*** Material for the task ***

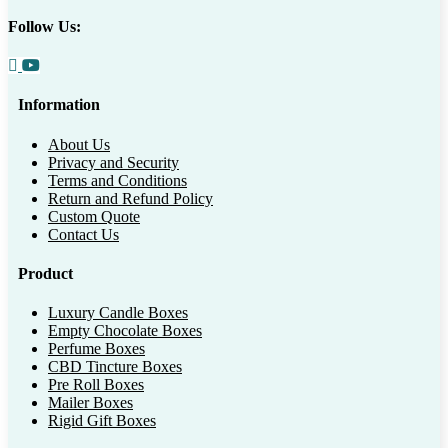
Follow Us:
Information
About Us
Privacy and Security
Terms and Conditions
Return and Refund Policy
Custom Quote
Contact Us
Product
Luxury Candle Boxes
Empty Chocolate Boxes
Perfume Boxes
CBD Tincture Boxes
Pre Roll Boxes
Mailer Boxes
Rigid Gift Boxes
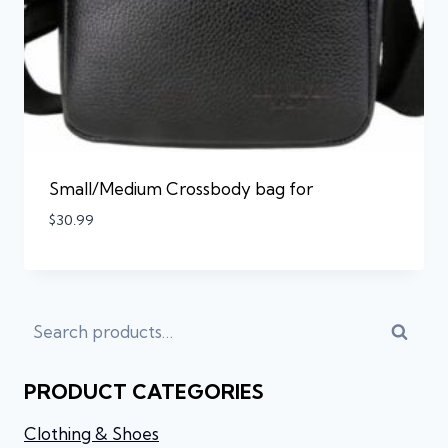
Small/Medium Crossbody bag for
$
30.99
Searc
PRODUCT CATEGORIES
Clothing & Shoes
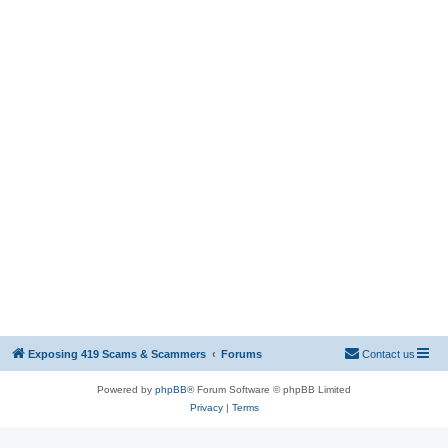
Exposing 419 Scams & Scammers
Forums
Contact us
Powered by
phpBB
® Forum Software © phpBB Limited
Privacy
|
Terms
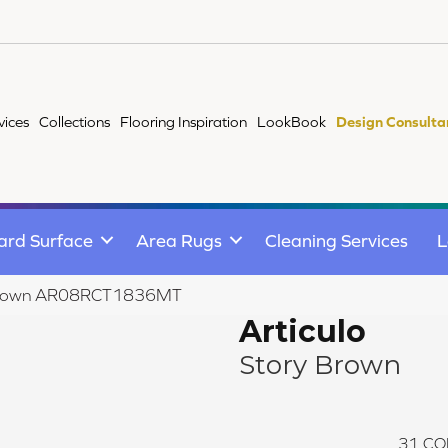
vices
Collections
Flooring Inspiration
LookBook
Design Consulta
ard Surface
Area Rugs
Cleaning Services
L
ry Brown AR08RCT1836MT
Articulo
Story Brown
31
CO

*** End of Material for the task ***
*** Material for the task ***

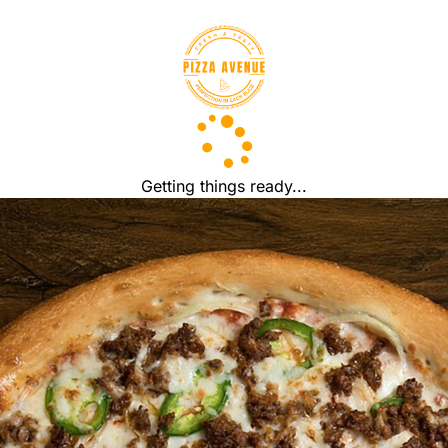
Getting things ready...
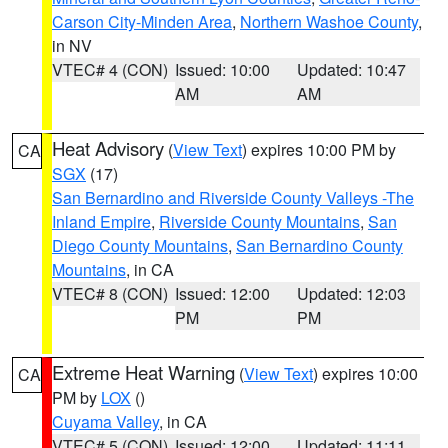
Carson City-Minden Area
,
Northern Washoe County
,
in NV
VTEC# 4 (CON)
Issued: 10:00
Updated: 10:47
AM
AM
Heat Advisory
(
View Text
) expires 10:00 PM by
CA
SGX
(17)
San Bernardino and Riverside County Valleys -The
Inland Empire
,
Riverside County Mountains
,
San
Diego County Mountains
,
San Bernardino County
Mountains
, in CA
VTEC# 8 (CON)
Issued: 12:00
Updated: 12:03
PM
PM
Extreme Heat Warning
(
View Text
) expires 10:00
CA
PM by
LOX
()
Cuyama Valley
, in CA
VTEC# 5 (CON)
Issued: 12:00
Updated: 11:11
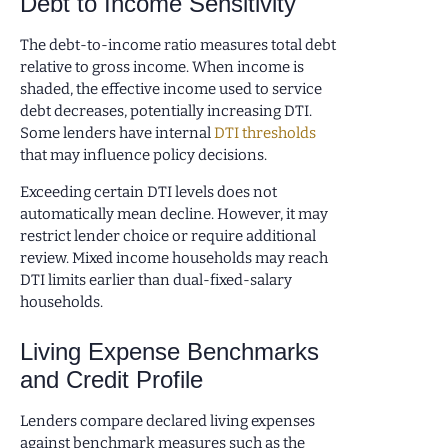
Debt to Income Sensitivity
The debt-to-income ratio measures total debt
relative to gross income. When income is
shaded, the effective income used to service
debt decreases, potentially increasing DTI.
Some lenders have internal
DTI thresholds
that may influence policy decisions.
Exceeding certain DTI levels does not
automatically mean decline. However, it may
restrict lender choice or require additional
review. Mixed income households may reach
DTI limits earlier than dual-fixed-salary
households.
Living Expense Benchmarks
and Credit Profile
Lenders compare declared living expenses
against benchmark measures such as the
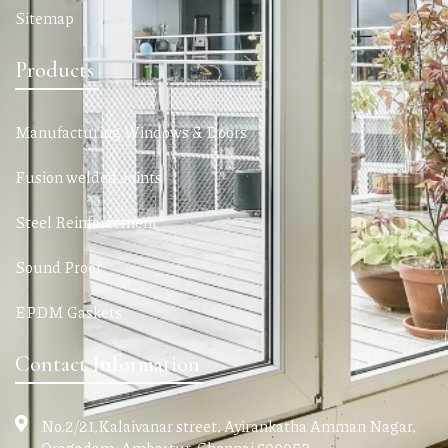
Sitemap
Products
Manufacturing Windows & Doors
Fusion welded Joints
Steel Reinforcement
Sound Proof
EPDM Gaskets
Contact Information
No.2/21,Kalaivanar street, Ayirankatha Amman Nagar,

*** End of Material for the task ***
*** Material for the task ***

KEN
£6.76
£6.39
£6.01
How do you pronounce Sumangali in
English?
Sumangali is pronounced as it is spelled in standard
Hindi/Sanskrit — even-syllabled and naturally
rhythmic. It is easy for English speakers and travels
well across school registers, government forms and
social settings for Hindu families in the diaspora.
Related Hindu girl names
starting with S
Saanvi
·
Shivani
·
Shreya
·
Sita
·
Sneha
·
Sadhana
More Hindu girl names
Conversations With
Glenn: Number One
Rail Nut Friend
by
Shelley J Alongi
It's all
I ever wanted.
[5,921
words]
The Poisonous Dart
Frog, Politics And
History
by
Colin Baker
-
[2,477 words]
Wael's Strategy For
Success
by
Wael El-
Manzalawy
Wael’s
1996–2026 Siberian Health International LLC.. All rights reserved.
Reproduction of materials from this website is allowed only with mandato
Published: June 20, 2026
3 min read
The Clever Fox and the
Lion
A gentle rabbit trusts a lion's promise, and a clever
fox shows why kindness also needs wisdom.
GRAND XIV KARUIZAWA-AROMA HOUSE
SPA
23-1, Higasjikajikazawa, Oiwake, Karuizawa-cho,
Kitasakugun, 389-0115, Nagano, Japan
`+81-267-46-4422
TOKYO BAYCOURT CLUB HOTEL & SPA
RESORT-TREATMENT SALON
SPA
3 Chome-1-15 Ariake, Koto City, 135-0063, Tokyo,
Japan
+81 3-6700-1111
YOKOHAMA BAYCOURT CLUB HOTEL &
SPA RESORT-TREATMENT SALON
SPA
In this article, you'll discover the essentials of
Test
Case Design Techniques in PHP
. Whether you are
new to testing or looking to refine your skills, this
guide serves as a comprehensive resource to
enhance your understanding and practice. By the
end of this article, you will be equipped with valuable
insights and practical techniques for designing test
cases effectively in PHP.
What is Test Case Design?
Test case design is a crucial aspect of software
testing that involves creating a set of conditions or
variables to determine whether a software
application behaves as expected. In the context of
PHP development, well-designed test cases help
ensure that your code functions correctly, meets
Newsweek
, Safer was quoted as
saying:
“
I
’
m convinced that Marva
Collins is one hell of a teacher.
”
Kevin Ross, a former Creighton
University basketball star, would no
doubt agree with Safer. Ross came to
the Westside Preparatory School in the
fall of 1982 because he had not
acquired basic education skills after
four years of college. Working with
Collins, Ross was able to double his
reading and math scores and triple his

*** End of Material for the task ***

_Work task_. Everything from the line with "Collins is one hell of a teacher." through the line with "reading and math scores and triple his" in the listing above must be retyped exactly, with nothing added.

_Answer for this exercise_.
Collins is one hell of a teacher.
”
Kevin Ross, a former Creighton
University basketball star, would no
doubt agree with Safer. Ross came to
the Westside Preparatory School in the
fall of 1982 because he had not
acquired basic education skills after
four years of college. Working with
Collins, Ross was able to double his
reading and math scores and triple his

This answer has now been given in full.